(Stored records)

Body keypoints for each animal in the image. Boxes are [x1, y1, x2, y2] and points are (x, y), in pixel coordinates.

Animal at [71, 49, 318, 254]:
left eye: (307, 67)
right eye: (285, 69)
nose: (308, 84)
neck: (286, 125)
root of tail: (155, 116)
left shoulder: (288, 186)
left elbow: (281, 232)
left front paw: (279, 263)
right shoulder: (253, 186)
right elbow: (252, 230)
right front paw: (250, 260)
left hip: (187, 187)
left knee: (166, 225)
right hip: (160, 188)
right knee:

= What the exercise asks =
The records need to be set down again without a single difference.

= Answer to this problem =
Body keypoints for each animal in the image. Boxes are [x1, y1, x2, y2] and points are (x, y), in pixel coordinates.

Animal at [71, 49, 318, 254]:
left eye: (307, 67)
right eye: (285, 69)
nose: (308, 84)
neck: (286, 125)
root of tail: (155, 116)
left shoulder: (288, 186)
left elbow: (281, 232)
left front paw: (279, 263)
right shoulder: (253, 186)
right elbow: (252, 230)
right front paw: (250, 260)
left hip: (187, 187)
left knee: (166, 225)
right hip: (160, 188)
right knee:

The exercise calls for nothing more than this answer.